The API server doesn't have an opinion on CSRs. In general, an errors about kubelet certificates cannot be fixed by the user getting the message. It seems that there needs to be better feedback about the relative health of kubelets and the state of their credentials. I would expect this to come either from something managing kubelets (this comes up a lot, perhaps something should be built) or by the agent handling CSR approval and deciding not to approve open ones. Reassigning to node team to get it closer to a solution.
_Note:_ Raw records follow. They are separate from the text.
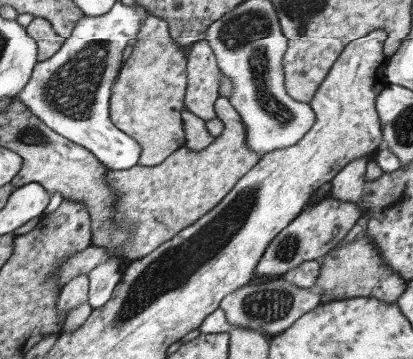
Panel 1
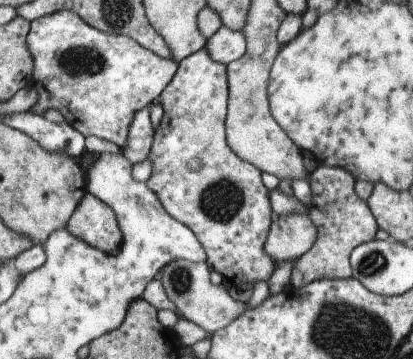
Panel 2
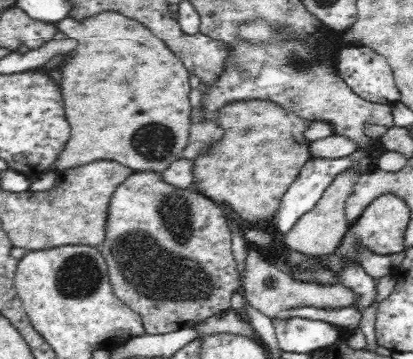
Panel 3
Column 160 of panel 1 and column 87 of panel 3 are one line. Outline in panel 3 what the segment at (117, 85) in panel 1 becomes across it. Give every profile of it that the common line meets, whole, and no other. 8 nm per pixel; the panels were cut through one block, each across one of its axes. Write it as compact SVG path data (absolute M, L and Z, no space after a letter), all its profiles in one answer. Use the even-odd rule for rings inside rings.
M104 12L104 14L98 14L94 18L88 18L84 22L76 22L72 18L66 18L62 22L56 24L58 26L58 32L60 36L66 36L66 38L72 38L74 42L78 42L78 48L74 50L74 54L68 58L68 62L62 66L62 84L60 84L60 90L62 90L62 96L64 96L64 108L66 108L66 120L68 124L72 126L72 134L70 134L70 140L68 144L64 146L62 154L58 156L58 160L50 166L50 170L58 170L58 172L64 172L64 170L72 170L76 166L86 166L90 162L96 162L96 160L112 160L112 162L118 162L134 172L156 172L156 174L162 174L172 162L178 162L182 158L182 152L184 148L188 146L188 136L190 136L190 126L192 126L192 102L190 102L190 70L184 66L184 62L180 58L176 58L168 44L164 44L160 38L154 38L154 34L140 22L136 20L130 20L122 14L116 14L116 12Z

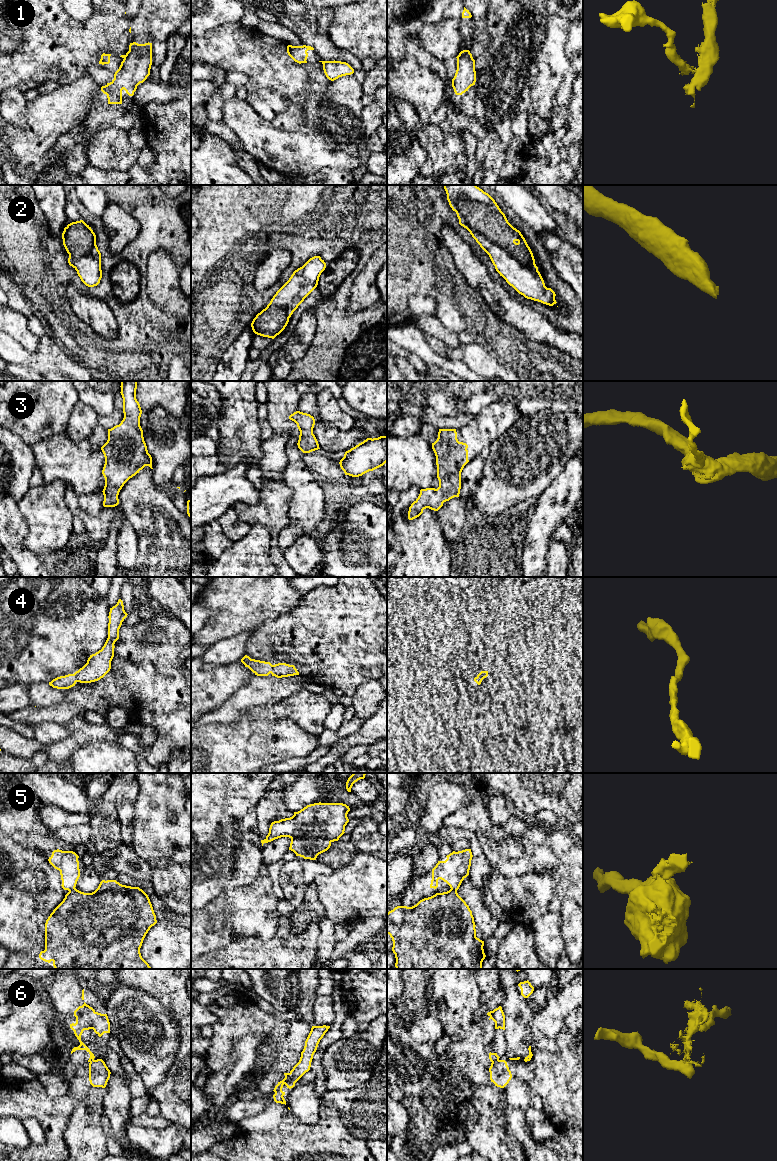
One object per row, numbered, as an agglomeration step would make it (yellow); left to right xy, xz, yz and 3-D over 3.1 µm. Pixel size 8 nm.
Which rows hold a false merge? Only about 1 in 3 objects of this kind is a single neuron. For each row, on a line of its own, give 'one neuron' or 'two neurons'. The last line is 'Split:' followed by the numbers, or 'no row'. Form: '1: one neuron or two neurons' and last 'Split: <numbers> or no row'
1: two neurons
2: one neuron
3: one neuron
4: one neuron
5: two neurons
6: two neurons
Split: 1, 5, 6

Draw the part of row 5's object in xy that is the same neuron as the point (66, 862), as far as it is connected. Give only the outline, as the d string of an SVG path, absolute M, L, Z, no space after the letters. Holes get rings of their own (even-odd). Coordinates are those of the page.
M54 850L49 857L49 863L60 871L62 888L72 890L80 877L79 856L73 851Z

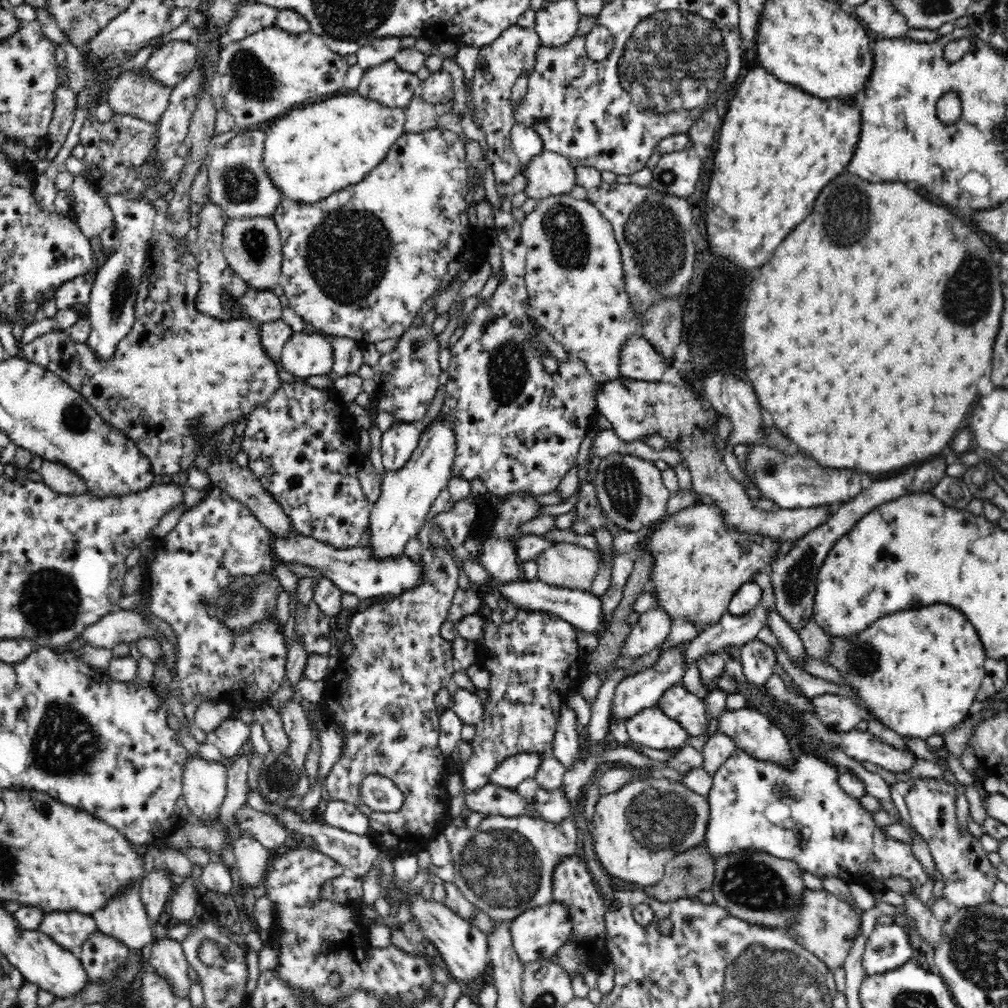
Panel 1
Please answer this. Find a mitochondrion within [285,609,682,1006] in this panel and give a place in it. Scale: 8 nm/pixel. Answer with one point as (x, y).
(500, 867)

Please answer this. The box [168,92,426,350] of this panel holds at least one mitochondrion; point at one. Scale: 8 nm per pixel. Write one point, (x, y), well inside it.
(349, 249)

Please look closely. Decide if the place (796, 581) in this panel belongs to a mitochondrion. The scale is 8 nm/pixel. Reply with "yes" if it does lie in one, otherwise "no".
yes

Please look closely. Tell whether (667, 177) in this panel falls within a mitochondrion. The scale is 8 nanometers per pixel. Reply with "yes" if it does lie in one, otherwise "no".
yes

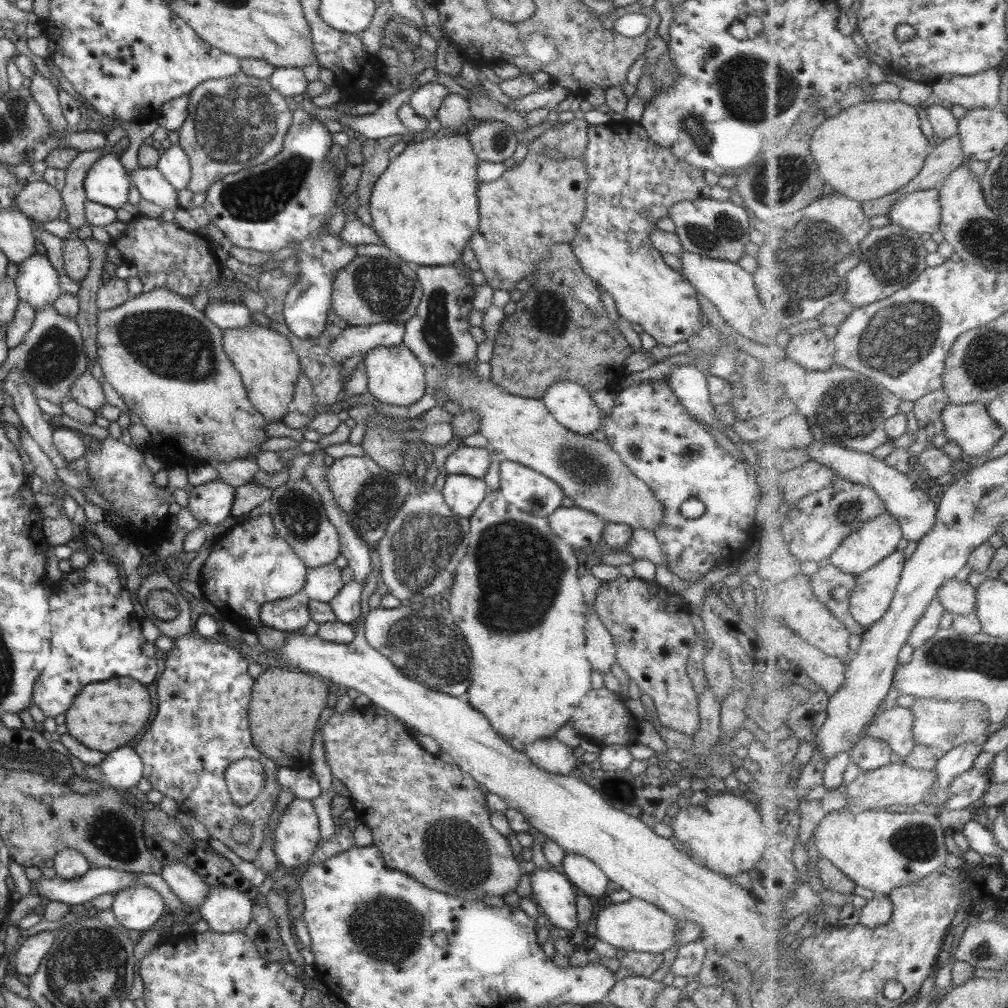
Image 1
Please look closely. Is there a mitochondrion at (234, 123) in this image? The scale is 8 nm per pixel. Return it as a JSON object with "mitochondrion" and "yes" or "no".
{"mitochondrion":"yes"}

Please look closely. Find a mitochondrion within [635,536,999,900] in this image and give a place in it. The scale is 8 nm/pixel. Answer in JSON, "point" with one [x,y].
{"point":[917,842]}

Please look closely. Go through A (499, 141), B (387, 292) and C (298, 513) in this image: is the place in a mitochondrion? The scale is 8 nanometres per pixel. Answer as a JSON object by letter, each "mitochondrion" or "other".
{"A":"mitochondrion","B":"mitochondrion","C":"mitochondrion"}

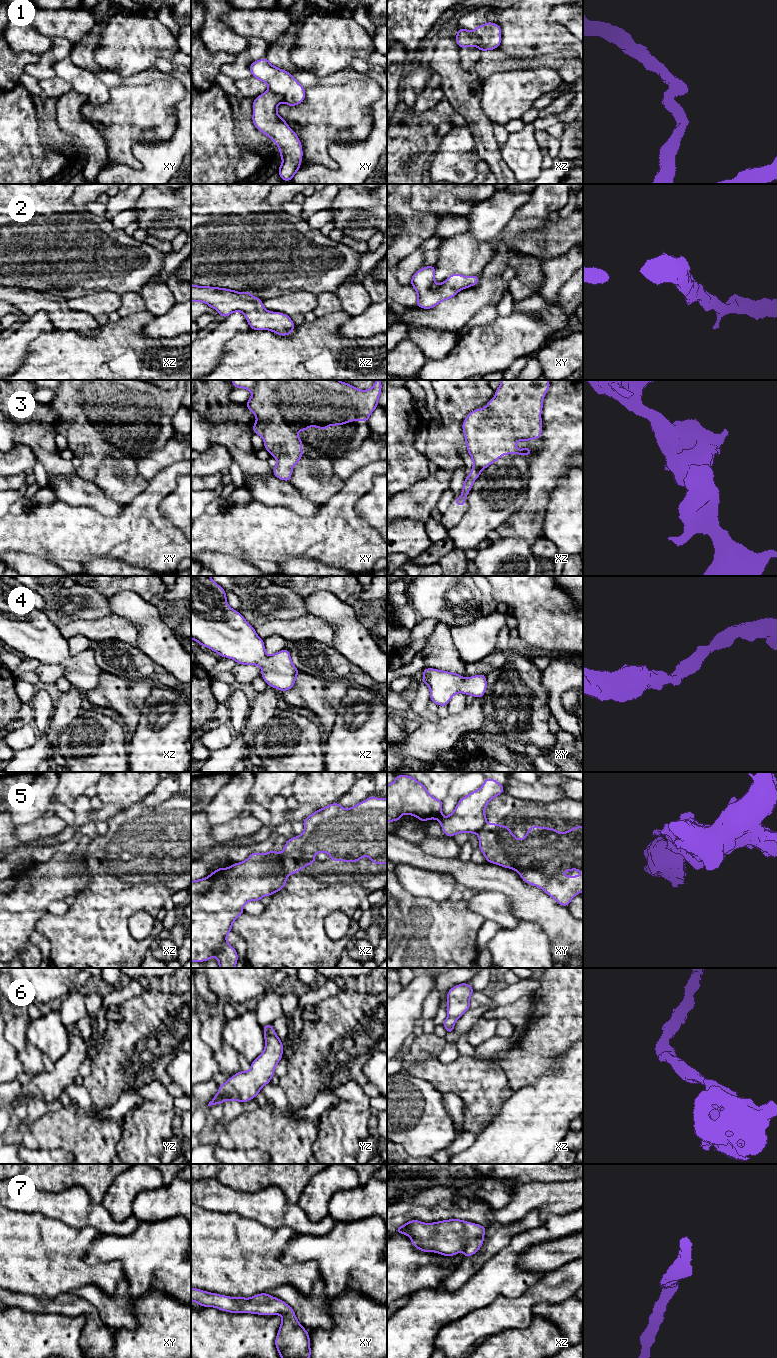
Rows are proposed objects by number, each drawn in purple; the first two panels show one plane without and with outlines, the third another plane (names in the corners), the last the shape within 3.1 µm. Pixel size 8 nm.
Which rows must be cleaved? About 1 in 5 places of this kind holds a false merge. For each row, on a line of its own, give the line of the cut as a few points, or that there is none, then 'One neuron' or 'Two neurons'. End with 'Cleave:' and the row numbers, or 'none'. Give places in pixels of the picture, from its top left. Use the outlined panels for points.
1: Split along xy (269, 88), (276, 92), (283, 100). Two neurons
2: No split. One neuron
3: No split. One neuron
4: No split. One neuron
5: Split along xz (281, 852), (281, 863), (288, 874). Two neurons
6: No split. One neuron
7: No split. One neuron
Cleave: 1, 5

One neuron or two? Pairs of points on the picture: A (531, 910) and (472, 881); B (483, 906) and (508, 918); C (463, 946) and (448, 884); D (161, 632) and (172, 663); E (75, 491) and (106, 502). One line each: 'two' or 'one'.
A: one
B: one
C: two
D: one
E: one

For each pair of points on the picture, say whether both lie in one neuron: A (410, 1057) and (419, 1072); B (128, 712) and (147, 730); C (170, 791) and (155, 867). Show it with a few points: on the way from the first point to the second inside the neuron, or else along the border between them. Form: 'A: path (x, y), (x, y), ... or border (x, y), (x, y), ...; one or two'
A: border (437, 1057), (427, 1057), (404, 1071); two
B: border (146, 699), (140, 719), (133, 733); two
C: border (176, 794), (154, 808); two

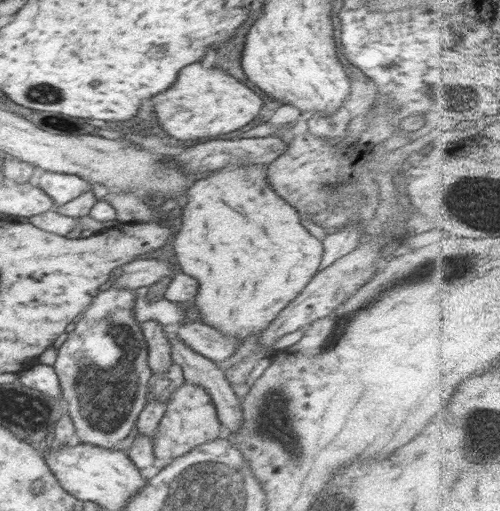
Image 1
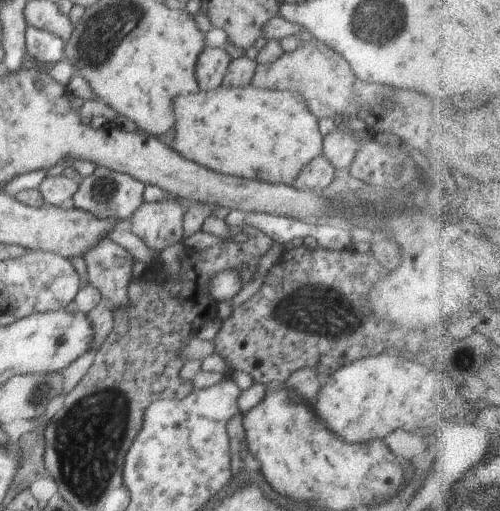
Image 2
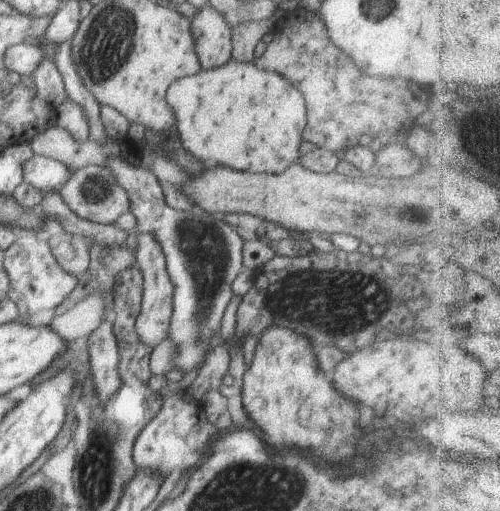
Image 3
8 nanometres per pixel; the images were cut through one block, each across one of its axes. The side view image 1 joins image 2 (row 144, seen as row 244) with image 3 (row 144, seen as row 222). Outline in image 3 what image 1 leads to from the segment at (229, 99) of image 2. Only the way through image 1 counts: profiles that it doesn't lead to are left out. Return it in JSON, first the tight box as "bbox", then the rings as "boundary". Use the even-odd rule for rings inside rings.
{"bbox":[168,5,307,175],"boundary":[[[210,5],[199,9],[198,14],[191,20],[191,29],[200,66],[204,70],[218,66],[222,68],[214,72],[202,70],[196,76],[182,78],[174,82],[168,90],[168,104],[176,114],[176,130],[183,148],[193,156],[192,158],[200,160],[200,164],[204,162],[208,168],[228,166],[230,160],[230,168],[240,172],[248,170],[250,174],[271,175],[284,172],[290,168],[292,162],[296,163],[299,160],[298,150],[302,144],[302,132],[307,121],[304,96],[296,87],[286,82],[287,78],[258,70],[254,64],[228,62],[232,50],[232,29],[228,27],[222,15]]]}

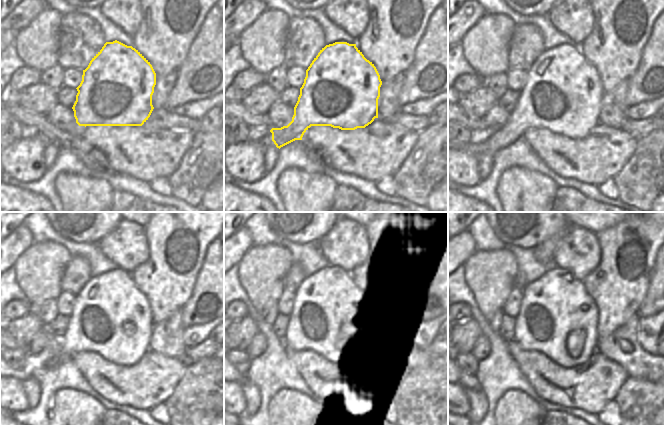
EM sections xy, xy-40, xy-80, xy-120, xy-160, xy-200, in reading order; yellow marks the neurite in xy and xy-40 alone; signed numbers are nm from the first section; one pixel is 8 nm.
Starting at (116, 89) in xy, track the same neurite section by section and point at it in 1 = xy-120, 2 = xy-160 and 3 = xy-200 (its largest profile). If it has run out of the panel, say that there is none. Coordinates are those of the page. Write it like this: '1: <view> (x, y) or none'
1: xy-120 (111, 317)
2: xy-160 (332, 316)
3: xy-200 (557, 317)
https://bugzilla.redhat.com/show_bug.cgi?id=1733331#c4 https://docs.openshift.com/container-platform/4.1/installing/installing_bare_metal/installing-bare-metal.html#installation-approve-csrs_installing-bare-metal This is not a bug. For UPI installs, CU must provide the method for approving kubelet serving CSRs (client CSRs are approved by kube-controller-manager) Some agent on the node that monitored for the status of the kubelet serving cert and surfaced that to the cluster admin in some way would be an RFE.